Dru - You can not advertise without arrangements with the forum administrators. I have left most of your post intact, but deleted the url.


----------



## Surtees (Sep 11, 2007)

Yes I use similar tees as well some time I also play with brush tees I got for a present they still hold your ball at a set height.


----------



## 373 (Jun 9, 2006)

Buddy of mine gave me a 3 piece set of brush tees. I've tried them, but don't know they do anything more for me than cheating.


----------



## FrogsHair (Mar 4, 2010)

I have some of those brush tees, but I still use those wooden ones 99% of the time. No particular reason. I know Els used brush tees in a tournament years ago. Not sure what he is using now. All I know about tees is the thinner the spike, the easier they go into the ground. There are some tees that are so big you need a hammer to get them into tee box turf on some courses. I think it was Laura Davies who used to make a "dirt" tee with her club, and put the ball on top of it. What ever works for you.


----------



## Feyd888 (Jun 4, 2010)

I've recently started using some plastic tees that have 3 points on top for the ball to rest on. they're supposed to cause less friction on the ball. not sure if thats the case or not but I wont use anything else now for the simple reason that in over 6, 18 hole rounds i've broken 1 the box of 48 should last me for ever at that rate lol.


----------



## 373 (Jun 9, 2006)

Feyd888 said:


> the box of 48 should last me for ever at that rate lol.

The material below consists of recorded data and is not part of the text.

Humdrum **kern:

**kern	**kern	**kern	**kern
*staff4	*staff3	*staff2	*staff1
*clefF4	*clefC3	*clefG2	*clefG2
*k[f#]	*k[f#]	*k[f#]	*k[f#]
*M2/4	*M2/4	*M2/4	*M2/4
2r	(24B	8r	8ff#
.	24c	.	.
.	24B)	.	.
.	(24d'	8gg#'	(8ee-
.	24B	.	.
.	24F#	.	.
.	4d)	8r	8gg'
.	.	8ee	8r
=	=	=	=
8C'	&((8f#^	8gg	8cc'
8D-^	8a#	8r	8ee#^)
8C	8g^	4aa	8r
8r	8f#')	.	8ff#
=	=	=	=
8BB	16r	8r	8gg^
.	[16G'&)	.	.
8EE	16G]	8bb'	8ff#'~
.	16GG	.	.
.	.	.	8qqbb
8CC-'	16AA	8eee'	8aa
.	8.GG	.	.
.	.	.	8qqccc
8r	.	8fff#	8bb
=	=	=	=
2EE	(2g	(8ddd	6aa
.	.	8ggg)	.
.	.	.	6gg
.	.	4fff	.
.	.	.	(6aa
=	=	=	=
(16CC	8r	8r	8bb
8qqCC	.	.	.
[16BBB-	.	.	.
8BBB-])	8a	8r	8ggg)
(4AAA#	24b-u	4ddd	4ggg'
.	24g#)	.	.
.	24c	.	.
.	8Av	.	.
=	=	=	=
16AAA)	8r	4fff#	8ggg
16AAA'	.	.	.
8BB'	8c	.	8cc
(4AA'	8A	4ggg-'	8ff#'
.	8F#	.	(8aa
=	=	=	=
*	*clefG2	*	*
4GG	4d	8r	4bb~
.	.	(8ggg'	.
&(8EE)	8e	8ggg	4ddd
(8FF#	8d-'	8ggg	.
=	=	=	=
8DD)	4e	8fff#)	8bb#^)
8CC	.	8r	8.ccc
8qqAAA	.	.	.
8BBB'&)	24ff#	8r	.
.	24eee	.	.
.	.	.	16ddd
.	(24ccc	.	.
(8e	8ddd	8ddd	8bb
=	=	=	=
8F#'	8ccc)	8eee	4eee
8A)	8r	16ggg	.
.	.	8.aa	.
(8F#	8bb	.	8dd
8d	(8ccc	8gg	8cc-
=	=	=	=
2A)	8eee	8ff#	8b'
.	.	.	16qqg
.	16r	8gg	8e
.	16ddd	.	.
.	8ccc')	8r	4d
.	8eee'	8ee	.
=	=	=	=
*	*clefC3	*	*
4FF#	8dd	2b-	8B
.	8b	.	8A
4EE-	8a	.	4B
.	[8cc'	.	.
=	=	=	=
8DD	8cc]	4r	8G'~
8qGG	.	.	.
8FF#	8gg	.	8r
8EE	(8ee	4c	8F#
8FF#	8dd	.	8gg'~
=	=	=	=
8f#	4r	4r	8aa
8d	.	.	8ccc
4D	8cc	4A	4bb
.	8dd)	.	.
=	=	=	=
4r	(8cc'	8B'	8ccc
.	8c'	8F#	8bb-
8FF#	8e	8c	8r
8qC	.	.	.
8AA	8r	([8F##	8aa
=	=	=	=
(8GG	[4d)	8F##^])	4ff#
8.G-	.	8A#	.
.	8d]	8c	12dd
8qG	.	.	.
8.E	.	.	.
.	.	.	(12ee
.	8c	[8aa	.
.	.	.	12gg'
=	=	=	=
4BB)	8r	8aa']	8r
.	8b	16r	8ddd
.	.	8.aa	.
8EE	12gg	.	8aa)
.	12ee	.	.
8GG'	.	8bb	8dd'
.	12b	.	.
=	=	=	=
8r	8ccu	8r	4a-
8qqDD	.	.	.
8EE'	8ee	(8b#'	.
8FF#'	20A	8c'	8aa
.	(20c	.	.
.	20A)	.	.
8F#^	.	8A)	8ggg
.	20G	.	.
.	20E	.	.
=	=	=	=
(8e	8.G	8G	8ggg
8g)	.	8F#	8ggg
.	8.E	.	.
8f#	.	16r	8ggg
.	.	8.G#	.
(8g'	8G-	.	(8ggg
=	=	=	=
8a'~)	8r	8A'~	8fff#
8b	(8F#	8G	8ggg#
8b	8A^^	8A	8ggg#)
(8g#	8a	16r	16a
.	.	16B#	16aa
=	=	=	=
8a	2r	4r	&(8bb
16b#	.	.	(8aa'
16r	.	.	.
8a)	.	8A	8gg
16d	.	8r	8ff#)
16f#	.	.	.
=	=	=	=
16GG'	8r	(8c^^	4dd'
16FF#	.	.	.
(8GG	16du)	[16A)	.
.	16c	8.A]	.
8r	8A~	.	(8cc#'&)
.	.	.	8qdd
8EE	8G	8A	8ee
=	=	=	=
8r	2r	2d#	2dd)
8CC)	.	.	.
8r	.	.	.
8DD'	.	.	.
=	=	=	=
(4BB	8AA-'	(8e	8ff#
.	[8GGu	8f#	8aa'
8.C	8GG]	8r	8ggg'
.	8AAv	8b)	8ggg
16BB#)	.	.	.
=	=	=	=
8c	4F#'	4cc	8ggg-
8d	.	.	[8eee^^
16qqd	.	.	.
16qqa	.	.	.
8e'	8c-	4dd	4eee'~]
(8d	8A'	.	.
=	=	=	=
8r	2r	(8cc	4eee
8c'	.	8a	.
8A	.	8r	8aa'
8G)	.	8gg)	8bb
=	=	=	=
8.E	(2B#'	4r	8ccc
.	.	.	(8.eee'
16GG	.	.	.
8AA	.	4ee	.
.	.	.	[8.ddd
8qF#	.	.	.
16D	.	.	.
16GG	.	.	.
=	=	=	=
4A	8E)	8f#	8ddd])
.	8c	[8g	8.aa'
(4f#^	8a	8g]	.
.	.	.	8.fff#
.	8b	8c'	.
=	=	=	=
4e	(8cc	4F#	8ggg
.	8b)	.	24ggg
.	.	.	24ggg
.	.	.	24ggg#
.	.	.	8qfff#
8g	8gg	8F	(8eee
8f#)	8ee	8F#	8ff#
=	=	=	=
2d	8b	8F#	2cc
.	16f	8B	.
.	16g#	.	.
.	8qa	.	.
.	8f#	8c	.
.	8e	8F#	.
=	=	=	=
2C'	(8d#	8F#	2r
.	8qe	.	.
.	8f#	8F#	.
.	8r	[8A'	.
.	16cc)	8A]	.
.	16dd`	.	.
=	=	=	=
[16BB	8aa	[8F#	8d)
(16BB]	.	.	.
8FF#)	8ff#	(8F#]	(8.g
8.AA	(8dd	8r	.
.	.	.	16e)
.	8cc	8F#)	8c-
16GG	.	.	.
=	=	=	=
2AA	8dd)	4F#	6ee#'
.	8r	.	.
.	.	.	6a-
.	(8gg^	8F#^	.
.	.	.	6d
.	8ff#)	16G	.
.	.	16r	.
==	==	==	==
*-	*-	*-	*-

LOL - A very long time ago, I got a birthday present of 1000 tees. They were the shorter style, not too suitable for most of the deep face drivers of today, but my Titleist driver has a fairly shallow face, so it's not bad. If I had to depend on exhausting them only on par 3 holes, I'd have to live forever.


----------



## Surtees (Sep 11, 2007)

A friend and I went halves in a 100 wooden tees off ebay a few years ago. They do snap but I still have like 20 odd left although I dont use them that much now.


----------